Briefly, the engine, taken in isolation as per Abernethys Patent, is a pure turbojet with afterburner. Just about every axial turbine requires compressor bleed to control stall or surge, and are normally closed when at operating RPM. The J-58 requires compressor bleed to unchoke the compressor when operating above 1.8 to 2.0 Mach. Up to that point it’s your regular pure turbojet with afterburner. It is not a bypass engine in the general understanding of the term.

Even though Abernethy himself says, “Bypass the bleed air around the compressor at high Mach number into the afterburner and it would solve the surge problem, provide cool air to afterburner and increase the mass flow and thrust significantly. Actually it converted the engine into a partial ramjet with capability above Mach 3”, the J-58 taken in isolation, as on the test bed, does not have a ramjet mode, partial or otherwise.
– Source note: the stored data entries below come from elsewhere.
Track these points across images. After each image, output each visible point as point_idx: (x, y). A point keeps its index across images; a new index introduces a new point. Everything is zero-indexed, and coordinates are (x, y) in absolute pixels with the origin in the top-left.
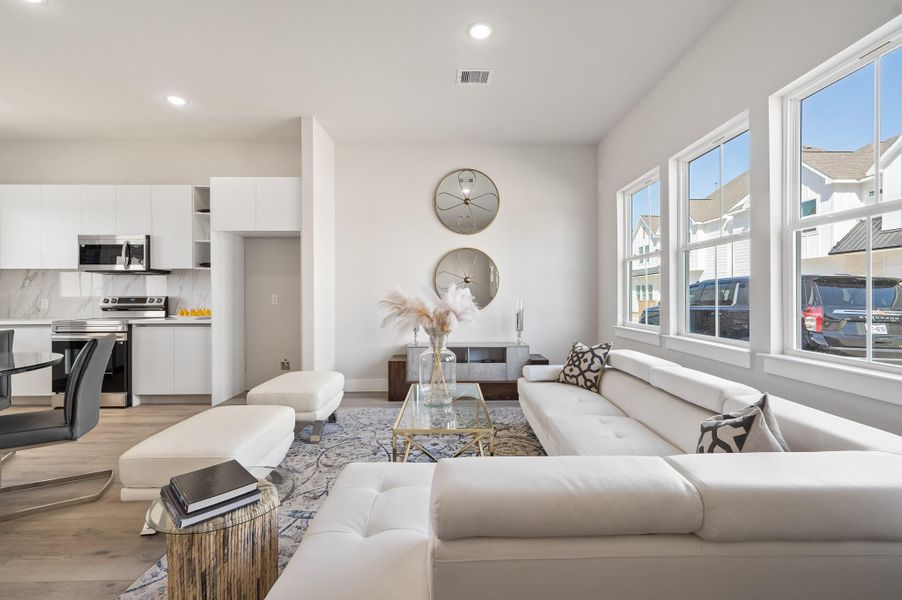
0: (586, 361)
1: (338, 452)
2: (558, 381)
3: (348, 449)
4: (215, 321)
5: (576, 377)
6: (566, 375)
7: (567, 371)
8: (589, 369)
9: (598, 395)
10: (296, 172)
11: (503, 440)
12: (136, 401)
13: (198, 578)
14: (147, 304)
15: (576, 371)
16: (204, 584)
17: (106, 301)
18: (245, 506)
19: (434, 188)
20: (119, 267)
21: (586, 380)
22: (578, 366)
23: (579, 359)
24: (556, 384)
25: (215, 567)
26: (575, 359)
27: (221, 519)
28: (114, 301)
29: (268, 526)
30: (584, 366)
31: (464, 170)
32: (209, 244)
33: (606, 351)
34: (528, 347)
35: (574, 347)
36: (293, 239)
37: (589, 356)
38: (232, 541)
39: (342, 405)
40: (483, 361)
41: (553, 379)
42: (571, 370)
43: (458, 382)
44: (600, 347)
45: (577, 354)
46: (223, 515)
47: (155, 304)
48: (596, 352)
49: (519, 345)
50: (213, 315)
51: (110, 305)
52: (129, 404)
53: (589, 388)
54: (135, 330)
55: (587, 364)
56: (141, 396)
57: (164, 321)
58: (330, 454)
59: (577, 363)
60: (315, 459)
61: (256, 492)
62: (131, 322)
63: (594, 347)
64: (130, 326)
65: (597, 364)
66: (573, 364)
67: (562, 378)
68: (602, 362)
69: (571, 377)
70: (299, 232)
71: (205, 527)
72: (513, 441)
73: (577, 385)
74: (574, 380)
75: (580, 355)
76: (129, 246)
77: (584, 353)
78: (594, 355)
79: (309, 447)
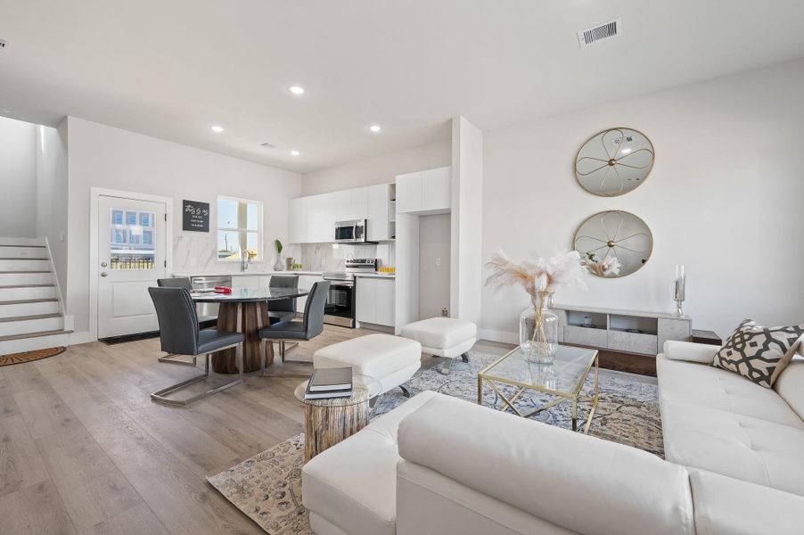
0: (754, 344)
1: (458, 385)
2: (711, 364)
3: (466, 385)
4: (397, 276)
5: (737, 364)
6: (721, 359)
7: (724, 354)
8: (758, 356)
9: (772, 392)
10: (448, 162)
11: (625, 417)
12: (358, 325)
13: (313, 434)
14: (366, 264)
15: (736, 356)
16: (316, 438)
17: (348, 261)
18: (342, 397)
19: (575, 153)
20: (353, 240)
21: (751, 370)
22: (741, 351)
23: (743, 341)
24: (709, 367)
25: (322, 431)
26: (738, 340)
27: (326, 401)
28: (352, 261)
29: (355, 417)
30: (750, 351)
31: (609, 130)
32: (394, 223)
33: (793, 336)
34: (690, 321)
35: (741, 326)
36: (446, 215)
37: (761, 340)
38: (331, 418)
39: (474, 349)
40: (627, 331)
41: (706, 361)
42: (729, 354)
43: (560, 343)
44: (784, 330)
45: (742, 334)
46: (328, 399)
47: (370, 264)
48: (773, 335)
49: (678, 318)
50: (397, 272)
51: (349, 264)
52: (354, 326)
53: (756, 381)
54: (358, 280)
55: (755, 349)
56: (360, 322)
57: (374, 275)
58: (451, 386)
59: (739, 346)
60: (439, 385)
61: (350, 390)
62: (355, 275)
63: (771, 329)
64: (355, 277)
65: (774, 351)
66: (734, 346)
67: (717, 362)
68: (784, 350)
69: (730, 362)
70: (450, 209)
71: (317, 403)
72: (638, 420)
73: (738, 373)
74: (732, 366)
75: (746, 337)
76: (357, 227)
77: (752, 335)
78: (769, 339)
79: (440, 376)
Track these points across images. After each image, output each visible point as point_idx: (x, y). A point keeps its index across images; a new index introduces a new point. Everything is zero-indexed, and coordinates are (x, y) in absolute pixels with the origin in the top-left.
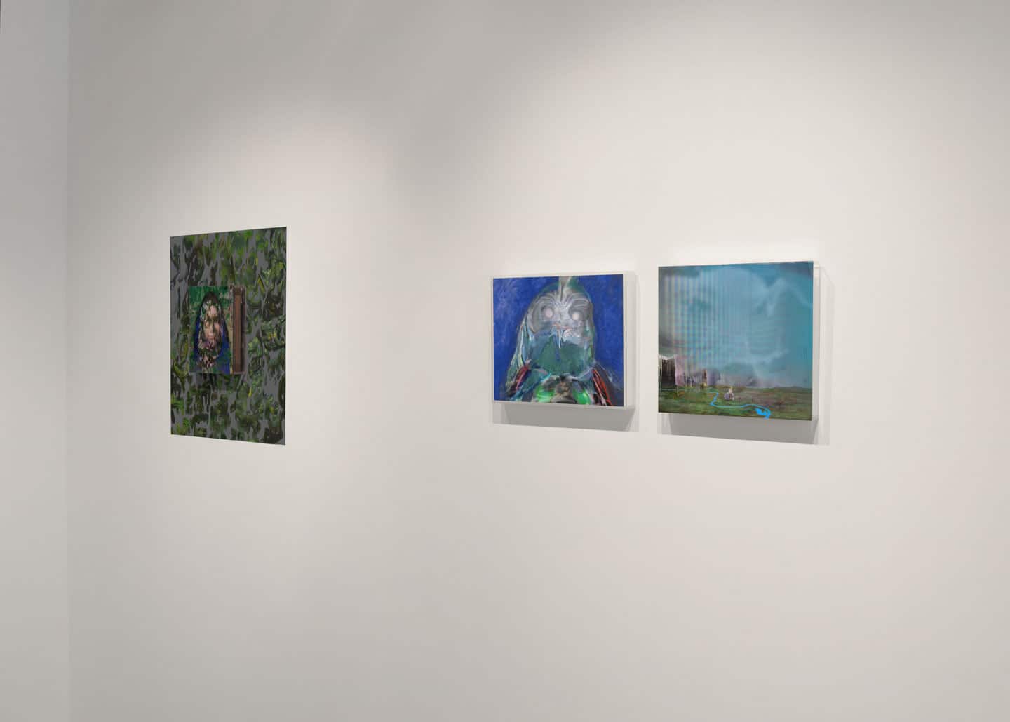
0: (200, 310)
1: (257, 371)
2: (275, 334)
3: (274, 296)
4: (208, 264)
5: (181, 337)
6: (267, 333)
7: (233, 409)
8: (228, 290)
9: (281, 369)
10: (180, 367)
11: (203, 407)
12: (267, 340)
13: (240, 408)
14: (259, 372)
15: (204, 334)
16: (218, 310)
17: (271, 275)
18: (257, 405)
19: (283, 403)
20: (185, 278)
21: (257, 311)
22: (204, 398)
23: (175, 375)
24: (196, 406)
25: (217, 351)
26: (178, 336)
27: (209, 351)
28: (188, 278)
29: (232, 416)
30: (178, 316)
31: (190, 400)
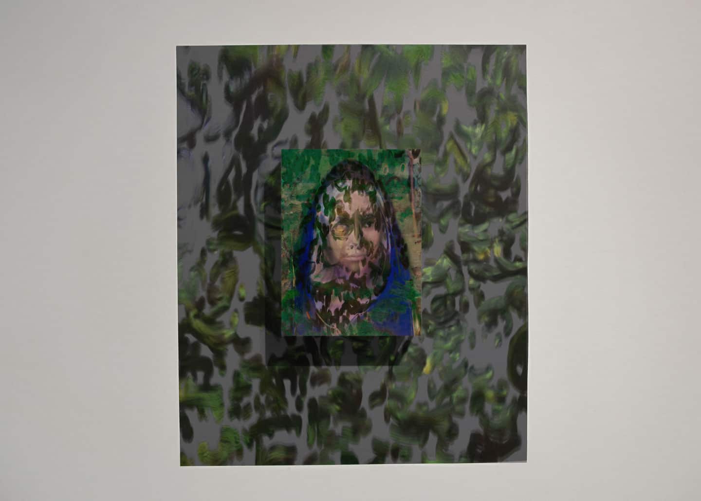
0: (316, 200)
1: (446, 322)
2: (498, 250)
3: (495, 178)
4: (301, 107)
5: (213, 258)
6: (475, 248)
7: (378, 400)
8: (407, 160)
9: (514, 315)
10: (210, 321)
11: (285, 402)
12: (476, 261)
13: (399, 397)
14: (453, 322)
15: (329, 250)
16: (373, 199)
17: (482, 137)
18: (449, 388)
19: (521, 382)
20: (227, 134)
21: (446, 204)
22: (287, 383)
23: (192, 339)
24: (263, 399)
25: (371, 287)
26: (203, 253)
27: (346, 287)
28: (235, 133)
29: (375, 415)
30: (204, 211)
31: (241, 389)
Abernethys use of the “ramjet” word I take as being recognition of the type of inlet that would be necessary to make his Patent a viable high supersonic powerplant. When combined with that inlet it does give the J-58 a “partial ramjet” feature.

A ramjet requires the inlet to “start” in order to become operational. The SR-71 inlet “starts” between 1.6 and 1.8 Mach, so once the bleed opens at 1.8 to 2.0 Mach, the J-58 can be said quite correctly to have a “partial ramjet” feature.

Sorry Lyman that we were at cross purposes re the patent. I was viewing the installation in its entirety (inlet, J-58, afterburner, nozzle) rather than the J-58 as a stand alone item. The J-58 was after all, purpose designed for one particular aircraft. If that can be taken as an excuse.